Jadi, di suatu siang yang panas, sambil mengawasi pembangunan desa tertinggal di pelosok Sumut, Edy Rahmayadi mengirim pesan lewat WhatsApp. Isinya adalah beberapa instruksi penting. Pertama, supaya sanksi kepada pemain tidak tebang pilih. Kedua, jangan ada lagi penundaan pertandingan karena alasan pemainnya bermain di timnas. Ketiga, verifikasi stadion dilakukan secara transparan dan profesional.
Tiga hari kemudian, ternyata masalah-masalah di atas masih terjadi. Sanksi hukuman masih tebang pilih, jadwal pertandingan yang molor tanpa alasan konkret, dan stadion yang sebetulnya tidak layak tetap bisa menggelar pertandingan. Edy Rahmayadi terlihat gusar di kantornya yang sejuk. Beliau bertanya-tanya, mengapa instruksinya yang dikirim lewat WhatsApp tidak dilaksanakan. Mengapa, ia bertanya-tanya.

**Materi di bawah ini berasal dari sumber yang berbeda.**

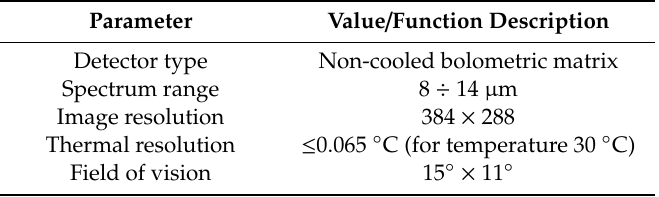
Table 1. Basic parameters of VIGOcam v50 camera (adapted from [32]).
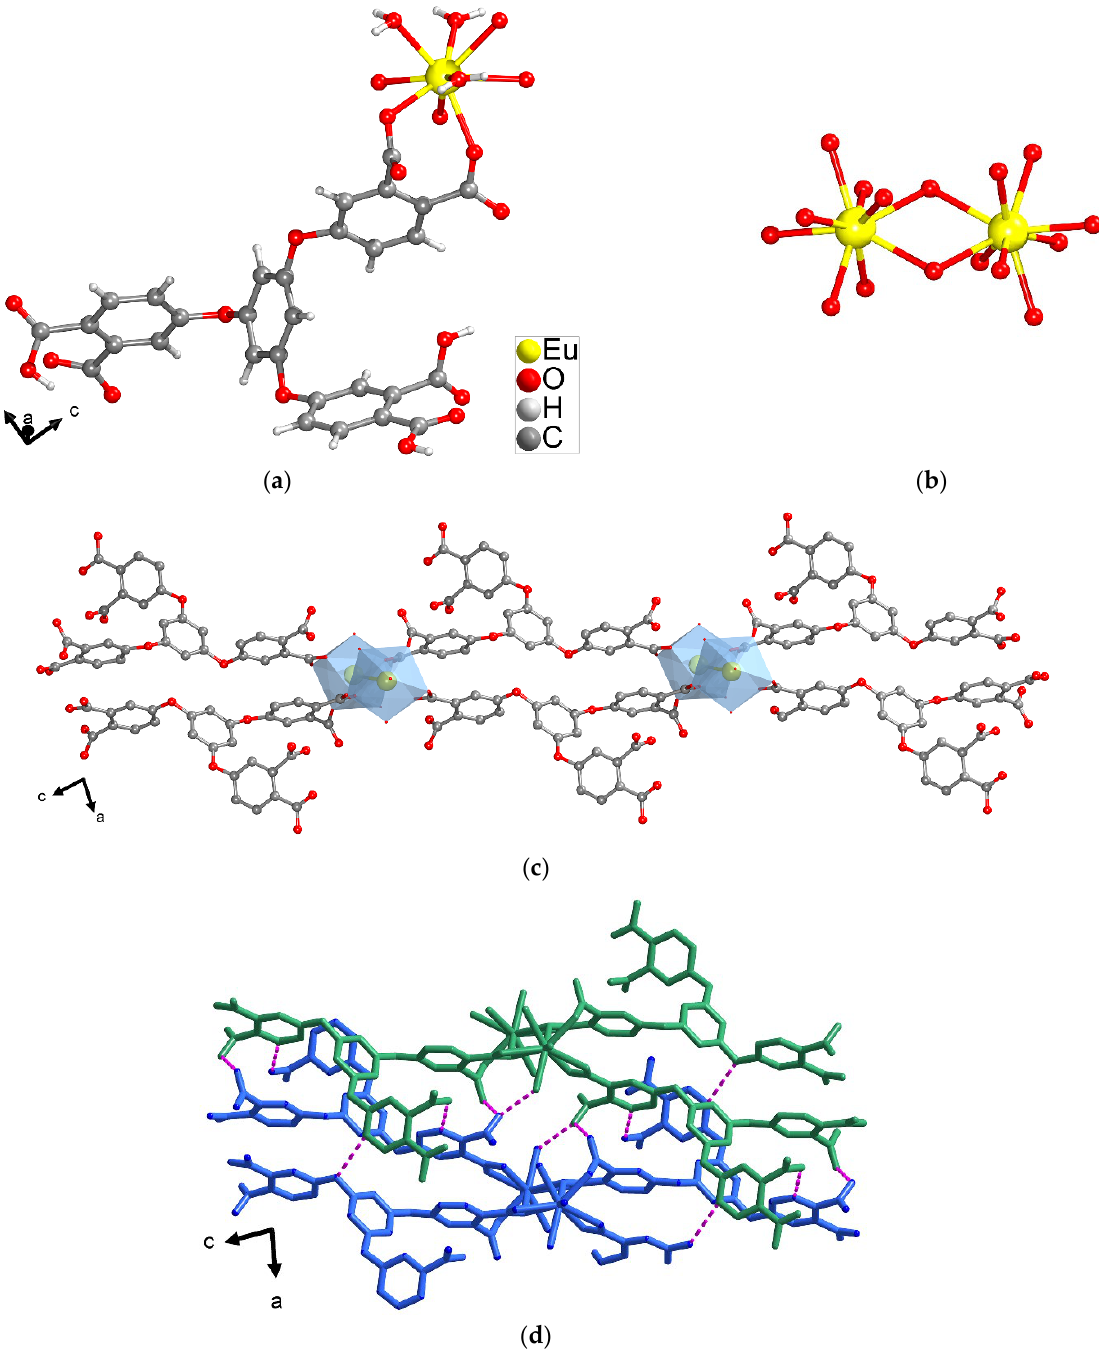
Figure 2. X-ray crystal structure of the compound 2 : ( a ) elementary unit of the coordination polymer; ( b ) binuclear secondary building unit; ( c ) linear chain of the coordination polymer; ( d ) supramolecular interactions between the chains (two separate chains are colored blue and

Setelah ditelusuri, ternyata pesan yang ia kirim hanya centang satu sejak tiga hari yang lalu. Padahal, di pelosok Sumut dan di kantornya yang sejuk sudah terjangkau sinyal provider 4G LTE. Kecepatan unduh di kisaran 12,9 Mbps, sedangkan kecepatan unggah mencapai 7,3 Mbps. Sudah lumayan cepat kok tidak terkirim? Ternyata setelah dicek, paketan kuota internet Edy Rahmayadi sudah habis, sementara wifi kantor sedang trobel sejak satu minggu belakangan.
Edy Rahmayadi mencoba menggunakan email. Duduk ia di depan laptop dengan logo apel miliknya. Setelah tiga kali mencoba log in dan memasukkan password, kok, gagal terus. Edy Rahmayadi mencoba beberapa kombinasi kata kunci. Mulai dari “Sumutkeren2018”. Gagal. Lalu mencoba “P55IGotongRoyong”. Gagal lagi. Ia mencoba sekali lagi: “EdyRahmayadiSaestu”. Kok ya masih gagal. Terakhir ia mencoba, “IndonesiaMenujuPialaDunia2022”. Tetap gagal.
Gregetan, jiwa kesatria Edy Rahmayadi muncul. Beliau langsung meluncur ke Bandara Kualanamu. Naik pesawat ekonomi untuk mempertahankan citra gubernur merakyat, ia menuju Jakarta, ke kantor PSSI. Di kantor, ia menggelar rapat darurat. Setelah rapat maraton selama tiga kali jam kerja, semua masalah selesai. Memang, kehadiran diri dan konsentrasi penuh ke PSSI adalah satu-satunya jalan untuk membenahi sepak bola Indonesia.
Cerita di atas tentu hanya fiktif belaka. Jika Presiden Madura United, Achsanul Qosasi mengungkapkan bahwa Edy Rahmayadi bisa mengurusi PSSI dengan bekal WhatsApp, email, dan telepon, ya kita percaya saja kepada Sang Gubernur. Kerja remote kan sedang menjadi tren. Apalagi kerja di working space, sambil ngopi-ngopi cantik. Cuma pesan secangkir kopi tubruk, pakai wifi sampai 6 jam. Tidak apa-apa.